====== Page extract

Travel Plans Revised
What actually happened:

  • Wisconsin or bust
  • I was ready to head home from WI about a week before our departure.
  • I spent an inordinate amount of time making course schedule considerations and mapping out what life could look like this semester
  • I applied for and accepted a position as a Sunday School teacher at a Presbyterian Church in Atlanta

Homesick Already?
As often as I long for the life I left behind in Iowa, and the way the sunrise warmed the front porch of the house I loved, or how the grassy, humid fragrance rolled from nearby fields along my suburban street, my longing is fleeting. Surprisingly I don’t miss Iowa like I thought I would. What made Iowa home for me was family. Since my family spends the summer in Wisconsin, to Wisconsin we went.

I startled awake one late July morning in Wisconsin with a severe bout of homesickness. Not for Iowa, but for Georgia. Were it not for my kids’ last art and nature classes the following week I would have packed up and headed south then. I wrestled and played with this unexpected feeling. This longing for a place that is still so new confounded me. What was different?

Last summer the unknown of starting seminary loomed and the anxiety of moving into a new home mounted. Last summer was a prelude to new things—a life in my imagination, not reality.

This summer was different. I knew where I was headed. I knew the neighbors that would greet me, which steps would creak as I hauled our luggage inside, which flowers I’d cut first and put in a vase. I knew the rigor that awaited at seminary, but this time also knew the names of people I can count on.

I was ready to return home.

Saying Goodbye
Seminary is a process of reshaping who you were and molding it into who you are called to be. This process produces excess clay. Letting go of even little pieces can be hard. I let go of several things this summer.

Ever since my oldest child was in the NICU and we stayed at Ronald McDonald House, I’ve been saving pop tabs. Diligently washing out cans, spinning the tabs until they break free, adding them to the jar for Ronald McDonald House Charities who gets money for each one. That’s right, almost twelve years later I still drop them into a jar. The same jar. The same one jar. Almost twelve years later. But not anymore.

============

Set exercise A:
Quote the section of the passage about homesickness and seminary life that begins with the words containing "As often as" and ends with "Wisconsin we went.".
Set exercise B:
Write what comes next in the passage about homesickness and seminary life, picking up after its final sentence.
The lines that follow have no connection to the passage about homesickness and seminary life.

====== Supplied information

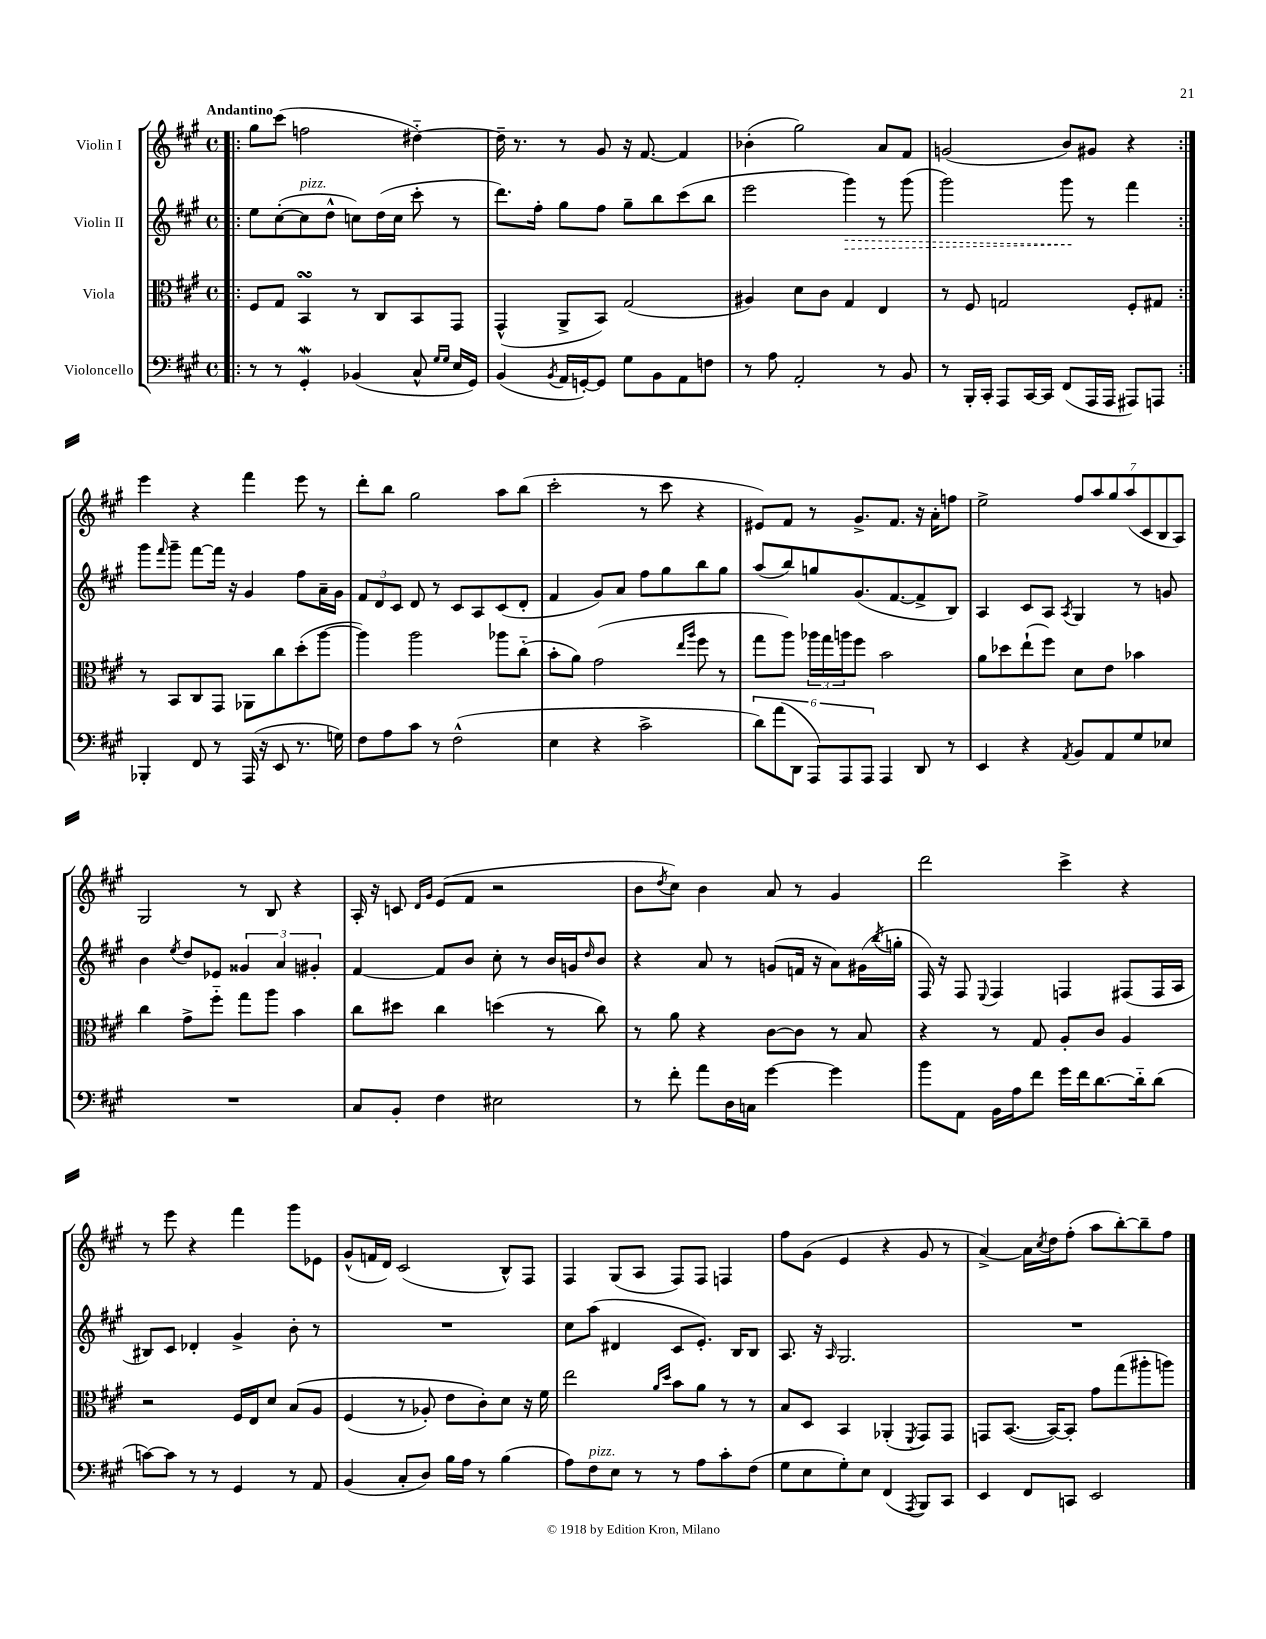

**kern	**kern	**kern	**kern
*staff4	*staff3	*staff2	*staff1
*clefF4	*clefC3	*clefG2	*clefG2
*k[f#c#g#]	*k[f#c#g#]	*k[f#c#g#]	*k[f#c#g#]
*M4/4	*M4/4	*M4/4	*M4/4
*met(c)	*met(c)	*met(c)	*met(c)
=!|:	=!|:	=!|:	=!|:
8r	8F#/L	8ee\L	8gg#\L
8r	8G#/J	([8cc#'\	(8ccc#\J
4GG#'/	4BB/	8cc#\]	2ff\
.	.	8dd^^\J	.
(4BB-/	8r	8cc\L)	.
.	8C#/L	(16dd\L	.
.	.	16cc\JJ	.
8C#^^/	8BB/	8ccc#'\	[4dd#'~\)
16qqG#/LL	.	.	.
16qqG#/JJ	.	.	.
16E/LL	8GG#/J	8r	.
16GG#/JJ)	.	.	.
=	=	=	=
(4BB/	(4GG#^^/	8.ddd\L)	16dd#~\]
.	.	.	8.r
.	.	16ff#'\Jk	.
8qBB/	.	.	.
16AA/LL	8AA^/L	8gg#\L	8r
[16GG'/J)	.	.	.
8GG/]J	8BB/J)	8ff#\J	8g#/
8G#\L	(2G#/	8gg#~\L	16r
.	.	.	[8.f#/
8BB\	.	8bb\	.
8AA\	.	(8ccc#\	4f#/]
8F\J	.	8bb\J	.
=	=	=	=
8r	4A#/)	2eee\	(4b-'\
8A\	.	.	.
2AA'/	8d\L	.	2gg#\)
.	8c#\J	.	.
.	4G#/	4ggg#\)	.
8r	4E/	8r	8a/L
8BB/	.	(8ggg#\	8f#/J
=	=	=	=
8r	8r	2ggg#\)	(2g/
16BBB'/LL	8F#/	.	.
16CC#'/JJ	.	.	.
8AAA/L	2G/	.	.
[16CC#/L	.	.	.
16CC#/]JJ	.	.	.
(8FF#/L	.	8ggg#\	8b/L)
16AAA/L	.	8r	8g#/J
16AAA/JJ	.	.	.
8AAA#/L)	8F#'/L	4fff#\	4r
8AAA/J	8G#/J	.	.
=:|!	=:|!	=:|!	=:|!
4BBB-'/	8r	8ggg#\L	4eee\
.	.	16qqfff#/	.
.	8BB/L	8ggg#~\J	.
8FF#/	8C#/	[8fff#\L	4r
8r	8GG#/J	16fff#\]Jk	.
.	.	16r	.
(16AAA/	8AA-\L	4g#/	4fff#\
16r	.	.	.
8EE/	8cc#\	.	.
8.r	(8dd'\	8ff#\L	8eee\
.	[8aa\J	16a~\L	8r
16G\)	.	16g#\JJ	.
=	=	=	=
8F#\L	4aa\])	12f#/L	8ddd'\L
.	.	12d/	.
8A\	.	.	8bb\J
.	.	12c#/J	.
8c#\J	2aa\	8d/	2gg#\
8r	.	8r	.
(2F#^^\	.	8c#/L	.
.	.	8A/	.
.	8aa-\L	(8c#/	8aa\L
.	(8cc#'~\J	8d'/J	(8bb\J
=	=	=	=
4E\	8b'\L	4f#/	2ccc#'\
.	8a\J)	.	.
4r	(2g#\	8g#/L)	.
.	.	8a/J	.
2c#^\	.	8ff#\L	8r
.	.	8gg#\	8ccc#\
.	16qqee/LL	.	.
.	16qqaa/JJ	.	.
.	8ff#\	8bb\	4r
.	8r	8gg#\J	.
=	=	=	=
12d\L)	8gg#\L	(8aa/L	8e#/L)
(12a\	.	.	.
.	8aa\J)	8bb/)	8f#/J
12DD\J	.	.	.
12AAA/L)	24aa-\LL	8gg/	8r
.	24gg#\	.	.
12AAA/	24aa\J	.	.
.	8ff#\J	(8.g#/	8.g#^/L
12AAA/J	.	.	.
4AAA/	2b\	.	.
.	.	[8.f#/	8.f#/J
8DD/	.	8f#^/]	16r
.	.	.	16a'\LK
8r	.	8B/J)	8ff\J
=	=	=	=
4EE/	8a\L	4A/	2ee^\
.	8dd-\	.	.
4r	(8ee`\	8c#/L	.
.	8ff#\J)	8A/J	.
8qAA/	.	8qA/	.
8BB/L	8d\L	4G#/	14ff#/L
.	.	.	14aa/
8AA/	8e\J	.	.
.	.	.	14gg#/
.	.	.	(14aa/
8G#/	4b-\	8r	.
.	.	.	14c#/
.	.	.	14B/
8E-/J	.	8g/	.
.	.	.	14A/J)
=	=	=	=
1r	4cc#\	4b\	2G#/
.	.	8qee/	.
.	8g#^\L	8dd/L	.
.	8ff#'~\J	8e-/J	.
.	8gg#\L	6g##/	8r
.	8aa\J	.	8B/
.	.	6a/	.
.	4b\	.	4r
.	.	6g#'/	.
=	=	=	=
8C#/L	8cc#\L	[4f#/	16A'/
.	.	.	16r
8BB'/J	8dd#\J	.	8c/
.	.	.	16qqd/LL
.	.	.	16qqg#/JJ
4F#\	4cc#\	8f#/]L	(8e/L
.	.	8b/J	8f#/J
2E#\	(4dd\	8cc#'\	2r
.	.	8r	.
.	8r	16b/LL	.
.	.	16g/J	.
.	.	16qqdd/	.
.	8cc#\)	8b/J	.
=	=	=	=
8r	8r	4r	8b\L
.	.	.	8qdd/
8f#'\	8a\	.	8cc#\J)
8a\L	4r	8a/	4b\
16D\L	.	8r	.
16C\JJ	.	.	.
[4g#\	[8c#\L	(8g/L	8a/
.	8c#\]J	16f/Jk	8r
.	.	16r	.
4g#\]	8r	8a\L)	4g#/
.	8B/	(16g#\L	.
.	.	8qbb/	.
.	.	16gg'\JJ	.
=	=	=	=
8b\L	4r	16F#/)	2ddd\
.	.	16r	.
8AA\J	.	8F#/	.
.	.	8qqE/	.
16BB\LL	8r	4F#/	.
16A\J	.	.	.
8f#\J	8G#/	.	.
16g#\LL	8A'/L	4F/	4ccc#^\
16f#\J	.	.	.
[8.d\	8c#/J	.	.
.	4A/	(8F#/L	4r
16d'~\]k	.	.	.
(8d\J	.	16F#/L	.
.	.	16A/JJ	.
=	=	=	=
[8c\L)	2r	8B#/L)	8r
8c\]J	.	8c#/J	8eee\
8r	.	4d-'/	4r
8r	.	.	.
4GG#/	16F#/LL	4g#^/	4fff#\
.	16E/J	.	.
.	8d/J	.	.
8r	&(8B/L	8b'\	8ggg#\L
8AA/	8A/J	8r	8e-\J
=	=	=	=
(4BB/	(4F#/	1r	(8g#^^/L
.	.	.	16f/L
.	.	.	16d/JJ)
8C#'/L	8r	.	(2c#/
8D/J)	8A-'/)	.	.
16B\LL	8e\L	.	.
16A\JJ	.	.	.
8r	8c#'\&)	.	.
(4B\	8d\J	.	8B^^/L)
.	16r	.	8F#/J
.	16f#\	.	.
=	=	=	=
8A\L)	2ee\	8cc#\L	4F#/
8F#\	.	(8aa\J	.
8E\J	.	4d#/	(8G#/L
8r	.	.	8A/J
.	16qqa/LL	.	.
.	16qqdd/JJ	.	.
8r	8b\L	8c#/L	8F#/L)
8A\L	8a\J	8.e'/J)	8F#/J
8c#'\	8r	.	4F/
.	.	16B/LK	.
(8F#\J	8r	8B/J	.
=	=	=	=
8G#\L	8B/L	8.A/	8ff#\L
8E\	8D/J	.	(8g#\J
.	.	16r	.
.	.	16qqA/	.
8G#'\)	4BB/	2.G#/	4e/
8E\J	.	.	.
(4FF#/	(4AA-'/	.	4r
8qAAA/	8qFF#/	.	.
8BBB/L)	8GG#/L)	.	8g#/
8CC#/J	8GG#/J	.	8r
=	=	=	=
4EE/	8GG/L	1r	[4a^/)
.	([8.BB/J	.	.
8FF#/L	.	.	16a\]LL
.	.	.	8qcc#/
.	16BB/_LK)	.	16dd\J
8CC/J	8BB'/]J	.	(8ff#'\J
2EE/	8g#\L	.	8aa\L
.	(8gg#\	.	[8bb'\)
.	8aa#'\	.	8bb~\]
.	8aa\J)	.	8ff#\J
==	==	==	==
*-	*-	*-	*-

============

Written response A:
As often as I long for the life I left behind in Iowa, and the way the sunrise warmed the front porch of the house I loved, or how the grassy, humid fragrance rolled from nearby fields along my suburban street, my longing is fleeting. Surprisingly I don’t miss Iowa like I thought I would. What made Iowa home for me was family. Since my family spends the summer in Wisconsin, to Wisconsin we went.

Written response B:
Same thing goes for Box Tops. No more cutting out stiff cardboard rectangles on the back of cereal boxes. No having to remember to trim them and turn them into my kids’ school only during the exact right two-week window each year.

I’m letting go, knowing I will give back, and okay that it might look different than jars of metal and baggies of cardboard.

Sometimes letting go means big things. Witnessing a dear friend’s ordination at the end of summer, trusting that God holds this person on the new journey ahead. Being aware of the emptiness on campus without the presence of last year’s seniors you didn’t realize you looked up to so much. Feeling reluctant to let the new students’ energy and enthusiasm soothe the void.

Best Reads for the Journey:
How to Raise Monarch Butterflies: A Step-by-Step Guide for Kids (How It Works) by Carol Pasternak
Get this for the kids (and adults) in your life.

Urban Jungle: Living and Styling with Plants
The book itself is a piece of art. But not pretentious. Practical with unusual flavor influenced by its non-American contributors.

Essence Magazine
Expands my cultural lens and framework.

The Crisis Magazine
Deep, thorough coverage of racial and justice issues that matter, written from a non-white perspective. Should be required reading for whites.

anything by Lianne Moriarty
My new favorite author! Complex plots, fascinating characterizations.

Zen Garden by David Holzer
A beautiful little book. I now have a vision for my backyard.

Any and all interior design mags
Summer is when I get my creative fix.

Best Moment on the Journey—The Eclipse:
Normally it’s the Perseid Meteor Shower on my mind in August. Not this year. Still, I was not prepared for the eclipse. I was not prepared that it would coincide with a soular eclipse. Read about it here.

Souvenirs:
Normally my souvenirs are words. Quotes that spoke to me. But summer is different. It is blissful and beautiful in its own unique way. So instead I offer a list of gratitude for all the blissful and beautiful people, places, and experiences this summer. I am thankful for:

  • Last day of school Nerf gun battle with our first friends in GA—now an annual tradition
  • Coach Beth and the TigerSharks swim team
  • Swimming in the neighborhood pool and in the lake Up North
  • Container ships, a war reenactment, awesome hotel, and bus transporation in Savannah
  • A belated birthday party for all 3 kids at the pool. This may become a tradition.
  • Good neighbors
  • Black-eyed Susans from good neighbors that bloom like there is no tomorrow
  • Houseguests that remind us of just starting out and make us laugh
  • Gardening in containers
  • Lake Superior
  • Emory Presbyterian Church
  • Long walks and lake play with Murphy and Luna
  • My husband getting out the sailboat
  • Sailing for the first time in a decade+
  • Successfully tacking into a strong wind
  • The dream of “my” little cabin down the way
  • Needing to (getting to) wear stocking caps in July
  • Art teachers like Peggy Grinvalsky
  • Uncle Bruce’s cabin and homestead  (and Uncle Bruce himself)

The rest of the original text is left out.